Carbohydrate Polymer Technologies and Applications (Mar 2025)
Modulating bacterial nanocellulose crystallinity through post-transcriptional repression in Komagataeibacter xylinus
Abstract
Bacterial nanocellulose (BC) is a versatile biomaterial, with its microstructural features fundamentally influencing its properties and functionality across various applications. Conventional BC modifying methods typically require additives or extra steps. We developed synthetic regulatory small RNA (sRNA)-based repression cassettes targeting the bcsD, bcsZ, and ccpA genes to control BC microstructure in situ. Initial tests assessing the specificity of these repression cassettes, which target a genome-integrated fluorescent protein, showed significant growth inhibition (>80 %) caused by the overexpressed Hfq RNA chaperone. By designing 12 and 24–25 base sRNA sequences and adjusting inducer concentrations, we achieved differential repression of bcsD (6–34 %), bcsZ (8–24 %), and ccpA (2–20 %) genes. The BC titers in bcsD-repressed cells (2.5–2.7 g l-1) were similar to wildtype (2.5–2.8 g l-1).
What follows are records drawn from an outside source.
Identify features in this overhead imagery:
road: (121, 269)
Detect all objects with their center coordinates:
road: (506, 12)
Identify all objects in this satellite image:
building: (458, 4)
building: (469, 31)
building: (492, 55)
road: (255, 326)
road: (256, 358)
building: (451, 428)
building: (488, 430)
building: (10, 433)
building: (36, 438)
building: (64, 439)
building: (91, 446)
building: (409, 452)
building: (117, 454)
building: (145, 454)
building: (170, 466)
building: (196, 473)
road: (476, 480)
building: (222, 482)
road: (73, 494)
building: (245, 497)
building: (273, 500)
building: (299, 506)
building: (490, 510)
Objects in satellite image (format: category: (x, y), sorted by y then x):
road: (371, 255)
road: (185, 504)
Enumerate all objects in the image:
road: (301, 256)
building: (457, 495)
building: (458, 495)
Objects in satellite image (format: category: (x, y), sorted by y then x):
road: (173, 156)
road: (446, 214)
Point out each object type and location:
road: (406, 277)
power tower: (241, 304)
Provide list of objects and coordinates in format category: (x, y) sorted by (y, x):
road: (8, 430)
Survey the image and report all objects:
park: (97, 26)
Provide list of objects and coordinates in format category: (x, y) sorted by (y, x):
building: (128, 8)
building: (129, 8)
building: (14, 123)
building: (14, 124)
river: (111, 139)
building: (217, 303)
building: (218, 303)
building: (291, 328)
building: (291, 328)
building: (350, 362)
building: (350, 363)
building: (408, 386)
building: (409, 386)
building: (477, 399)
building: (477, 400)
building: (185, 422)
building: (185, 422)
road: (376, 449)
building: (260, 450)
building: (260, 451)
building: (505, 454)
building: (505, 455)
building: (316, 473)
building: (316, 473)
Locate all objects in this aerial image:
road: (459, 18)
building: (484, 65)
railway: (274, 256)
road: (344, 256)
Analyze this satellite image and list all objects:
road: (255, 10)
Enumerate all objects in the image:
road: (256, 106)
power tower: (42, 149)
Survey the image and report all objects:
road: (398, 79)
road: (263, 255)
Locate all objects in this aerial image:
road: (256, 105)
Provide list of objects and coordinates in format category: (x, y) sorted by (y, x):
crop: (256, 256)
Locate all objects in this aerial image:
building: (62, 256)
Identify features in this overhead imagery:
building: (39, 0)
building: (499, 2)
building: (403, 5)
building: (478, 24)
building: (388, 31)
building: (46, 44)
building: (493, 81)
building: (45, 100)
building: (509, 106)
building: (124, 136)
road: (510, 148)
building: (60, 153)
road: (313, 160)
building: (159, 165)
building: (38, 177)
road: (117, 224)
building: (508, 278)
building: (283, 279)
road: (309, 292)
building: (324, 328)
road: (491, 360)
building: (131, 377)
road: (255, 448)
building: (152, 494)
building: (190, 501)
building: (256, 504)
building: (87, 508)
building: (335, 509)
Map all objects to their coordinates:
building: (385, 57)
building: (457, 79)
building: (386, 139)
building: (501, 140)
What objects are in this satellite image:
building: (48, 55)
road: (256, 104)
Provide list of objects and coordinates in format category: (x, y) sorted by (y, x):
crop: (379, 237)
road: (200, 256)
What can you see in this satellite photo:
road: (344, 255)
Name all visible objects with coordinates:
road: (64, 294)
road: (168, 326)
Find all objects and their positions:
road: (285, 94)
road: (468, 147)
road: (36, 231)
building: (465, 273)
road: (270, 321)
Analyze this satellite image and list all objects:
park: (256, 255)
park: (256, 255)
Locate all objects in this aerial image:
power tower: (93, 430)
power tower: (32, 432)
However, significant decreases occurred in bcsZ and ccpA repressed cells, especially at higher inducer concentrations and with longer sRNA sequences (1.9 g l-1 and 1.5 g l-1, respectively). These repressions notably changed BC's amorphous content, as verified by X-ray diffraction and wide-angle X-ray scattering analyses. This sRNA-based method addresses the shortcomings of conventional techniques, like the inability to control BC modifications and the need for additional processing, offering a targeted and flexible tool for modifying BC microstructure.